**TEKS KAJIAN**
____

Pola-Pola Kepribadian dalam Al-Qur’an

Al-Quran
oleh Muhammad Sayyid Tsabit Anfaresi

Manusia adalah makhluk yang ‘berkeyakinan’, yakni meyakini adanya benar dan salah. Ia dibekali beberapa sifat untuk mendekati kekuatan yang paling sempurna, ditandai dengan adanya rasa takut, cinta, dan tunduk. Ketiganya biasa kita sebut dengan ‘perangai’ dan mungkin merupakan perangai paling awal yang ditanamkan dalam jiwa manusia [1]. 

Al-Qur’an mengemukakan sebuah contoh tentang rasa rindu manusia kepada kesempurnaan sebagaimana yang dialami Nabi Ibrahim alaihissalam. Pada kasus Nabi Ibrahim alaihissalam, kita dapat melihat gambaran tentang pencarian dan ketundukan manusia terhadap kekuatan supranatural kendatipun sebenarnya tidak mutlak. Kemudian lahirlah bentuk penyembahan terhadap fenomena-fenomena alam, matahari, dan bulan. Sebagaimana dalam firman Allah subhanahu wa ta’ala di Surah Al-An’am (74-79), yang artinya,

    1. Dan (ingatlah) ketika Ibrahim berkata kepada ayahnya, Aazar, “Pantaskah kamu menjadikan berhala-berhala itu sebagai tuhan?” Sesungguhnya aku melihat kamu dan kaummu dalam kesesatan yang nyata.”

____

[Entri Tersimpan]
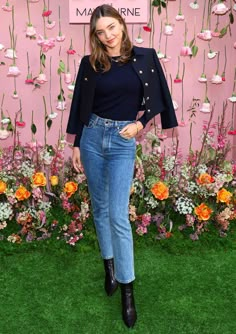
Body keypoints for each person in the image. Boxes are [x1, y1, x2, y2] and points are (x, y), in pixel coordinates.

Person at [66, 4, 178, 328]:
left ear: (122, 24)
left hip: (122, 142)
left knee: (118, 215)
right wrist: (76, 144)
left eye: (111, 28)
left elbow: (158, 99)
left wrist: (140, 125)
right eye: (100, 32)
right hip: (91, 139)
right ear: (95, 36)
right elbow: (79, 104)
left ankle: (128, 292)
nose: (108, 36)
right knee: (99, 209)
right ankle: (109, 267)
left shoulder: (145, 57)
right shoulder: (90, 64)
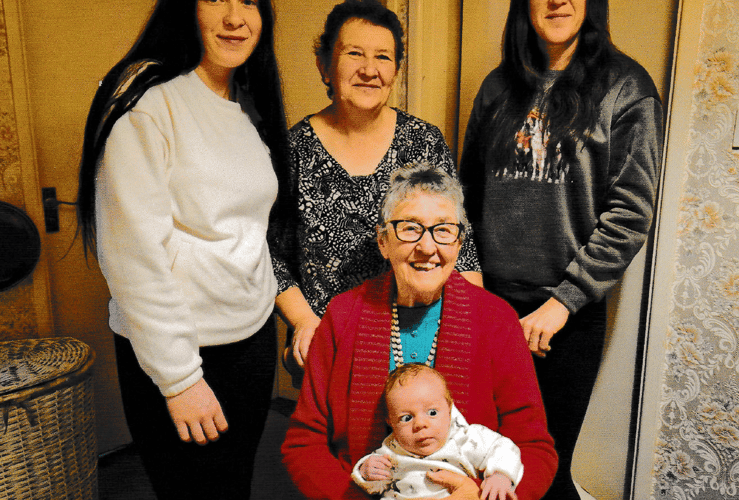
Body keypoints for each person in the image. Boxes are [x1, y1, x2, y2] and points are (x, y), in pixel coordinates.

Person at [75, 0, 293, 498]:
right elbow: (133, 255)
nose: (237, 17)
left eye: (251, 1)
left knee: (234, 485)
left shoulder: (245, 100)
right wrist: (179, 380)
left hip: (250, 338)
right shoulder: (146, 97)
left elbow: (246, 228)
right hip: (186, 353)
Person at [459, 1, 663, 499]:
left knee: (543, 468)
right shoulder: (496, 87)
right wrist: (474, 294)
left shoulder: (627, 88)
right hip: (491, 307)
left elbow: (631, 211)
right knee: (482, 460)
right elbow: (467, 194)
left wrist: (563, 302)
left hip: (564, 319)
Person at [281, 164, 557, 500]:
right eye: (410, 228)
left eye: (443, 230)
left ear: (458, 243)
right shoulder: (342, 316)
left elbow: (533, 447)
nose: (428, 248)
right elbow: (304, 442)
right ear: (383, 242)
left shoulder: (497, 320)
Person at [273, 0, 482, 376]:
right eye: (354, 53)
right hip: (331, 349)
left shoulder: (423, 143)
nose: (369, 70)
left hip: (419, 353)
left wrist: (478, 332)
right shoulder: (294, 151)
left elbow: (460, 247)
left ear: (397, 71)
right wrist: (304, 322)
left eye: (383, 57)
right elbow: (270, 256)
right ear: (324, 65)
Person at [352, 364, 522, 500]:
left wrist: (500, 476)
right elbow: (376, 485)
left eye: (432, 413)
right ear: (390, 423)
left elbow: (503, 447)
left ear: (449, 409)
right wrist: (366, 472)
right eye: (406, 418)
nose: (420, 424)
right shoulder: (392, 450)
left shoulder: (463, 438)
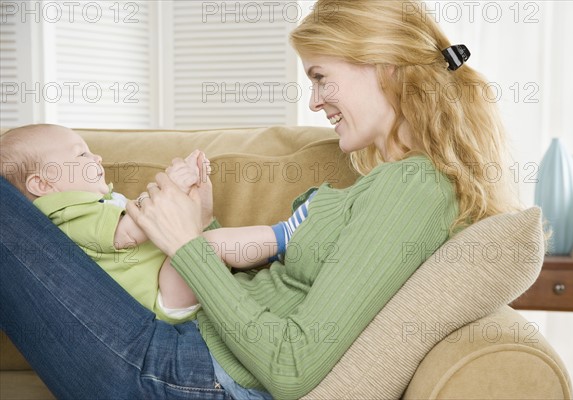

____

**PETUNJUK TUGAS**
Sambunglah teks tentang pola-pola kepribadian dalam Al-Qur’an, dimulai setelah kalimat terakhir yang tertera.

**JAWABAN TUGAS**
    2. Dan demikianlah Kami memperlihatkan kepada Ibrahim kekuasaan (Kami yang terdapat) di langit dan bumi, dan agar dia termasuk orang-orang yang yakin.
    3. Ketika malam telah menjadi gelap, dia (Ibrahim) melihat sebuah bintang (lalu) dia berkata, “Inikah Tuhanku?” Maka ketika bintang itu terbenam dia berkata, “Aku tidak suka kepada yang terbenam.”
    4. Lalu ketika dia melihat bulan terbit dia berkata, “Inikah Tuhanku?”[11] Tetapi ketika bulan itu terbenam dia berkata, “Sungguh, jika Tuhanku tidak memberi petunjuk kepadaku, pastilah aku termasuk orang-orang yang sesat.”
    5. Kemudian ketika dia melihat matahari terbit, dia berkata, “Inikah Tuhanku?”, ini lebih besar.” Tetapi ketika matahari terbenam, dia berkata, “Wahai kaumku! Sungguh, aku berlepas diri dari apa yang kamu persekutukan.”
    6. Aku hadapkan wajahku kepada Allah yang menciptakan langit dan bumi dengan penuh kepasrahan (mengikuti) agama yang benar, dan aku bukanlah termasuk orang-orang musyrik.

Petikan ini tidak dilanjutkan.